Quinoa-Crusted Chicken Nuggets
These crispy nuggets are worth nibbling—and a great way to use leftover quinoa. Kick the sauce up a notch with a dash of Sriracha, if you like. Garlic powder is great here, as it evenly distributes garlic flavor without having to worry about any mincing or the garlic burning in the oven. It's also important to chill the quinoa so that it adheres to the chicken. Rice flower keeps these nuggets gluten-free, but you can use whole-wheat or all-purpose instead.
Egg-Topped Quinoa Bowl
Here, the yolk of the fried egg serves as a dressing (without you having to do anything extra) to coat nutrient-dense quinoa.

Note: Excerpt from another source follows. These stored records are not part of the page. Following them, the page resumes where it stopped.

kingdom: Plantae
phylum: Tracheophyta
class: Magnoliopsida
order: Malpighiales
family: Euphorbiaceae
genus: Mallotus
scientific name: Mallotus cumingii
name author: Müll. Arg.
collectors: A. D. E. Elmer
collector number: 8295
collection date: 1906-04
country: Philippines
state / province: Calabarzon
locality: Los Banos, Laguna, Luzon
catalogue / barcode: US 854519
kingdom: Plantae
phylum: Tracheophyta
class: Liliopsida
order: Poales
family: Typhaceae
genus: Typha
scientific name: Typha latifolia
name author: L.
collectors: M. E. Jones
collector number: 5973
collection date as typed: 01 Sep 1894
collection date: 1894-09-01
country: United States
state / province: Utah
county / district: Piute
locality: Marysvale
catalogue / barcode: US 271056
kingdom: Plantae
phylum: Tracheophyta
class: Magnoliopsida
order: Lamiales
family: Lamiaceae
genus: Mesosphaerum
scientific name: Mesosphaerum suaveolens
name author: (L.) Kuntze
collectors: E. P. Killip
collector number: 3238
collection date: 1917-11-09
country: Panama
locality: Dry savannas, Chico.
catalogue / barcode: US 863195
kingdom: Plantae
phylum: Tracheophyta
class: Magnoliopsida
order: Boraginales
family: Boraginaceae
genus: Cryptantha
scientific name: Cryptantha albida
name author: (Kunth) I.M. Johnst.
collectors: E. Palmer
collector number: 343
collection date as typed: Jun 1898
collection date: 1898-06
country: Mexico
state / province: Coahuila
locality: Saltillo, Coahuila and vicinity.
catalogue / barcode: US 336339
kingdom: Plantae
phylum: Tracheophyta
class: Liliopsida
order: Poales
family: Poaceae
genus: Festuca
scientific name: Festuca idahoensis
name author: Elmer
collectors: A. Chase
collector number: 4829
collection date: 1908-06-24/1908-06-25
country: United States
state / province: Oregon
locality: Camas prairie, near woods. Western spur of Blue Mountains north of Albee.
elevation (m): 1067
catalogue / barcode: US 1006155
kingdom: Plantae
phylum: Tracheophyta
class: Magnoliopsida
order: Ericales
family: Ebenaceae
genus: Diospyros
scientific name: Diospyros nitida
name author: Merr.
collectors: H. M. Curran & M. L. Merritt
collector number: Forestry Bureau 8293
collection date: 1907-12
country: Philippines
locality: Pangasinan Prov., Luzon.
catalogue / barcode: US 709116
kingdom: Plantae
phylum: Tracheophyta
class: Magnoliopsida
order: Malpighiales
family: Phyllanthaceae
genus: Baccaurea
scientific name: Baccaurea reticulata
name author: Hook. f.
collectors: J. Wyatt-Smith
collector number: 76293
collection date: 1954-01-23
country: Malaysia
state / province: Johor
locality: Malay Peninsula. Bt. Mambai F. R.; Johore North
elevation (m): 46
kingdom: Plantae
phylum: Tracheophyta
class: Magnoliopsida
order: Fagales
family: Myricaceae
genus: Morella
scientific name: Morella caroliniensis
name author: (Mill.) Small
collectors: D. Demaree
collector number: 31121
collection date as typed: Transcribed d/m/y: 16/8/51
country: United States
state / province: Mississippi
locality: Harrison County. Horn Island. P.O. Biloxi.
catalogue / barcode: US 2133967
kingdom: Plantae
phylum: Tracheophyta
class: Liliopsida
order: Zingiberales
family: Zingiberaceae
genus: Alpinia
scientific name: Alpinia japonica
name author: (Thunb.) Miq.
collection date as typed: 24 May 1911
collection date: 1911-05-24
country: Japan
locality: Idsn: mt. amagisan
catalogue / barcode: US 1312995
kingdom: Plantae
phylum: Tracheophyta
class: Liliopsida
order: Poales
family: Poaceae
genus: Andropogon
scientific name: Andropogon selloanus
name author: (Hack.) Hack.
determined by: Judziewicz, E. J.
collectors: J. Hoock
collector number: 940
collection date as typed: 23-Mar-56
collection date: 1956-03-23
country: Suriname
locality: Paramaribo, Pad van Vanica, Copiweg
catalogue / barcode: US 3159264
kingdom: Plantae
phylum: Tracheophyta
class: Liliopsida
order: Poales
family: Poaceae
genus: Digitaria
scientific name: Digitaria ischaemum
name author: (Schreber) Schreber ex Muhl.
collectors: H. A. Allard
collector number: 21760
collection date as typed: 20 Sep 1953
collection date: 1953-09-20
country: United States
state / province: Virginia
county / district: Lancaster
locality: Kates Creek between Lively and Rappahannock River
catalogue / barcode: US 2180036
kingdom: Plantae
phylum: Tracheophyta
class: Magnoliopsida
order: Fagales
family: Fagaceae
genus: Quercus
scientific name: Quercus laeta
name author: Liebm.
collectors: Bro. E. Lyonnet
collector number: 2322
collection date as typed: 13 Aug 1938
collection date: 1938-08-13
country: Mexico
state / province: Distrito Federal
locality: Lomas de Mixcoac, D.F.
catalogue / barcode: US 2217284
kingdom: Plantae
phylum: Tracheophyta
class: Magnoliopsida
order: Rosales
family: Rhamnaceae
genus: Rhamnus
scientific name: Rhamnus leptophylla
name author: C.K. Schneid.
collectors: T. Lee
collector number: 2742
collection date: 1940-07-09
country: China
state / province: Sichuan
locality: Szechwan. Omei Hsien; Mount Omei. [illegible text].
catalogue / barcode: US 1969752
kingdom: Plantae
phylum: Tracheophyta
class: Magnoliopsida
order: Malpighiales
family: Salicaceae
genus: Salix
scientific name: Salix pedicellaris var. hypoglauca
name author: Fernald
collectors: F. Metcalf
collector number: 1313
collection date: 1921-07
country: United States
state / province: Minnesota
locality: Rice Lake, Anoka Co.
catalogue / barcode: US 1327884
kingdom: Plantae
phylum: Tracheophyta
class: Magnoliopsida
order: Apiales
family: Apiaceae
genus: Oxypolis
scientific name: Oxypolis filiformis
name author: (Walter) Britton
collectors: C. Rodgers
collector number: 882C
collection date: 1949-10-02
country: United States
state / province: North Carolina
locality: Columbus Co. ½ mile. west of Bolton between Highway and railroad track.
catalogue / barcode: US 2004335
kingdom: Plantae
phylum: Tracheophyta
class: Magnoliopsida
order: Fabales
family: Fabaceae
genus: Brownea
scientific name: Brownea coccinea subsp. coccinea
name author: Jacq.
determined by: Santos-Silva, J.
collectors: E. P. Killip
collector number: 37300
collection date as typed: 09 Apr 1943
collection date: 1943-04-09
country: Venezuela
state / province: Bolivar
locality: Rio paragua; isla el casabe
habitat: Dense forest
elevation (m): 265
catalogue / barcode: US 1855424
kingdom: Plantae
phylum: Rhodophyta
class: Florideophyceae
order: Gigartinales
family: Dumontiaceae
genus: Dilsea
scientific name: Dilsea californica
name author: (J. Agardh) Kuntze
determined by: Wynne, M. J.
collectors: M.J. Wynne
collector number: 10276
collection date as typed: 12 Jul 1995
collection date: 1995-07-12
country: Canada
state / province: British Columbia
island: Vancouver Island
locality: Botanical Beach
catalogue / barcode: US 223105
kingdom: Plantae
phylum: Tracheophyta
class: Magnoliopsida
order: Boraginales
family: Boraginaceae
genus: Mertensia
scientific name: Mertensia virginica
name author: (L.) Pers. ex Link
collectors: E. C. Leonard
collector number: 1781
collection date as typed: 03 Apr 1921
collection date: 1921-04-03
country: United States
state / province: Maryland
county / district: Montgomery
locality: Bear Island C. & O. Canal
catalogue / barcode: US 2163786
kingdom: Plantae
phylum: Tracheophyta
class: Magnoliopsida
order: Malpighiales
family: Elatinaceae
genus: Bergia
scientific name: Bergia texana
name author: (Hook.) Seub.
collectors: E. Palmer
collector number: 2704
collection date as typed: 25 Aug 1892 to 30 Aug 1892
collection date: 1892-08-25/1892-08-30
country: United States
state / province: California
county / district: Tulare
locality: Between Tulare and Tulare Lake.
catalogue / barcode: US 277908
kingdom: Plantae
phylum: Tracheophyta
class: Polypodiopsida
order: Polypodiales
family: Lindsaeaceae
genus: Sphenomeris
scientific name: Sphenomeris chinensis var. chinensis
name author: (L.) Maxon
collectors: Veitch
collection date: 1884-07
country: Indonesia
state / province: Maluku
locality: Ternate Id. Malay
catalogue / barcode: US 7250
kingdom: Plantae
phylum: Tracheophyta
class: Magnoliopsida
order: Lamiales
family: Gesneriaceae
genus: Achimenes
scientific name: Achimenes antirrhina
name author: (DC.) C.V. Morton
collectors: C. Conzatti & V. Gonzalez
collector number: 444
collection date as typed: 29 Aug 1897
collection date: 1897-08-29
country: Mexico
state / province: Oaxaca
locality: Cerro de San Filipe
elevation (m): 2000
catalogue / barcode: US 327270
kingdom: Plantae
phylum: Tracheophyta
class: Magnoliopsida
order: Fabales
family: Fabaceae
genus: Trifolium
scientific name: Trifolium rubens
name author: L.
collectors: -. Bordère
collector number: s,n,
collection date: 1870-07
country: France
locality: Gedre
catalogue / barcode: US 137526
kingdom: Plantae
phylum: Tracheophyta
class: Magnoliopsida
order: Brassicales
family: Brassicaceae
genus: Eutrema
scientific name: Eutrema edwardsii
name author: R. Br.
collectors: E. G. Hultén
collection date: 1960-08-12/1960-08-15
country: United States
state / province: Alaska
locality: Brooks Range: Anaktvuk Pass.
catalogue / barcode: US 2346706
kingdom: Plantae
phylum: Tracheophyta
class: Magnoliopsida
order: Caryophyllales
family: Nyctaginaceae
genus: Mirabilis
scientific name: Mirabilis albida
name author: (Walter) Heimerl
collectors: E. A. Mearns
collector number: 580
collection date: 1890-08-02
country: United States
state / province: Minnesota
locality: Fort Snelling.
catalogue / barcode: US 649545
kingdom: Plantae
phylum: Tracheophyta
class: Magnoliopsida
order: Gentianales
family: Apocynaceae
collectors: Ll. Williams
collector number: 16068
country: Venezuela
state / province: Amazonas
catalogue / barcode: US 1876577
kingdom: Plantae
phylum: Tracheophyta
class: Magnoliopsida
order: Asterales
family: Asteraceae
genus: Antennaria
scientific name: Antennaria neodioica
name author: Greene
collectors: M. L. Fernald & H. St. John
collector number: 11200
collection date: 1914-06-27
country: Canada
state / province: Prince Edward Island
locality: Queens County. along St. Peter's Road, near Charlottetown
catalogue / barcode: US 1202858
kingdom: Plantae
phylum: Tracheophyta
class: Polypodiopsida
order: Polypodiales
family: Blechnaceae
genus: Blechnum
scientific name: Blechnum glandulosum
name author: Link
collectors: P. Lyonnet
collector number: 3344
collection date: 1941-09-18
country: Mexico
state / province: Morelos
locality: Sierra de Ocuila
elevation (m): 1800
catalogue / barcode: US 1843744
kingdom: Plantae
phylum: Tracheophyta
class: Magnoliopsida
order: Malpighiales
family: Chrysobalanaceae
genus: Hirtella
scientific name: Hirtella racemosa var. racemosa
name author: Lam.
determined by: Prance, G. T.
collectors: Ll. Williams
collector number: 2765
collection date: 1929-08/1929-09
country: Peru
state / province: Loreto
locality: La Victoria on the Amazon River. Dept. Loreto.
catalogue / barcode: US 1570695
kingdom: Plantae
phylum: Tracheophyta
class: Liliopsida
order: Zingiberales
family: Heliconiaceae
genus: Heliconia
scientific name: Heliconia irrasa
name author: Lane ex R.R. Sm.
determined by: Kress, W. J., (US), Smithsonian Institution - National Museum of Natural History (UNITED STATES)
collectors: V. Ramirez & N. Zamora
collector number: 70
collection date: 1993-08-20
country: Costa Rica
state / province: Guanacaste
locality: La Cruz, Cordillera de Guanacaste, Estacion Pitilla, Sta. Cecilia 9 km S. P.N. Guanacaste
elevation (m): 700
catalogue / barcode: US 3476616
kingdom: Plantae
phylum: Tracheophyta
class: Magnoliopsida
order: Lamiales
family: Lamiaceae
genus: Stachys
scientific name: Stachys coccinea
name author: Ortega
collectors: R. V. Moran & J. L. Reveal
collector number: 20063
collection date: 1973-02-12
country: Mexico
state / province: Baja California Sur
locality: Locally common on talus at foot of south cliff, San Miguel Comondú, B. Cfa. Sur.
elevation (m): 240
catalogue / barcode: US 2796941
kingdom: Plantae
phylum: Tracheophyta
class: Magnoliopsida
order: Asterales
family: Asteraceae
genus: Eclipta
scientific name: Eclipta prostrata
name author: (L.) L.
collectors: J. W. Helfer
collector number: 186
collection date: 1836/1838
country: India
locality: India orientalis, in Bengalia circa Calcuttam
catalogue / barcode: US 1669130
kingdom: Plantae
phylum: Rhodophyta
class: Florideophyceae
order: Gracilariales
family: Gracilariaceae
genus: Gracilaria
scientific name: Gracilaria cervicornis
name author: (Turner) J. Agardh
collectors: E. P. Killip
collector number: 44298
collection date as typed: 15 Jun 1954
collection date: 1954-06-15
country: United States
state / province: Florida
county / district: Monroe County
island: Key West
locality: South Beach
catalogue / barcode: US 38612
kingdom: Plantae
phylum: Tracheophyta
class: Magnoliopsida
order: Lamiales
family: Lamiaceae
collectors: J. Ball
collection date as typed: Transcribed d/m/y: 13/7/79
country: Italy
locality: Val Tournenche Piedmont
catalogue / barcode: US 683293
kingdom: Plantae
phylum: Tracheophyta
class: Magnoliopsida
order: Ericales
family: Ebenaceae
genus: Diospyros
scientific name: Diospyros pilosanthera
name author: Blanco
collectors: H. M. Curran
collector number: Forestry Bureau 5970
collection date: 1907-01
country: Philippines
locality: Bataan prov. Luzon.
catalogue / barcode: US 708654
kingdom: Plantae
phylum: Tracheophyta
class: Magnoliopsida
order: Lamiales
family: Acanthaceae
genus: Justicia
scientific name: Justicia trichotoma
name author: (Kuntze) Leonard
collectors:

Pancetta adds a snap of savory satisfaction to earthy kale, while all-season cherry tomatoes, meaning you can make it whenever, lend a fresh pop of bright flavor. Sub steel-cut oats, bulgur, or leftover brown rice for quinoa. The hot sauce gives this simple dish a kick in the pants.
Cheesy Sausage, Broccoli, and Quinoa Casserole
We traded white rice for whole-grain quinoa and kicked out any processed ingredients for a new take on this comfort classic. To add more flavor to quinoa, try toasting it. Serve with a simple green salad. You can freeze an extra pan of this whole-grain main for kid-friendly comfort or make it ahead of time for a busy weeknight.
Sausage, Shrimp, & Quinoa Skillet
This 20-minute quinoa skillet is a play on dirty rice, and it uses only five ingredients (not counting cooking oil). Precooked quinoa keeps it superfast, but you can cook quinoa from scratch and still have dinner ready in less than 45 minutes. Spicy chicken sausage is lean and adds lots of flavor; you can swap in a chicken or turkey andouille sausage if you prefer. To round out the meal, serve with roasted asparagus or green beans, or opt for a crunchy romaine salad tossed with a bright, tart vinaigrette.
Quinoa Bibimbop Bowls
Jalapeno seeds add heat to the spicy-sweet beef mixture; remove the seeds and membranes before mincing for sensitive palates. Haricots verts are the snap bean's slender French cousin and cook in a couple of minutes for an easy side or crisp-tender stir-in for many dishes. Raw radishes are fine, but pickled, sautéed, or roasted is divine. You'll wonder how you ever did without them.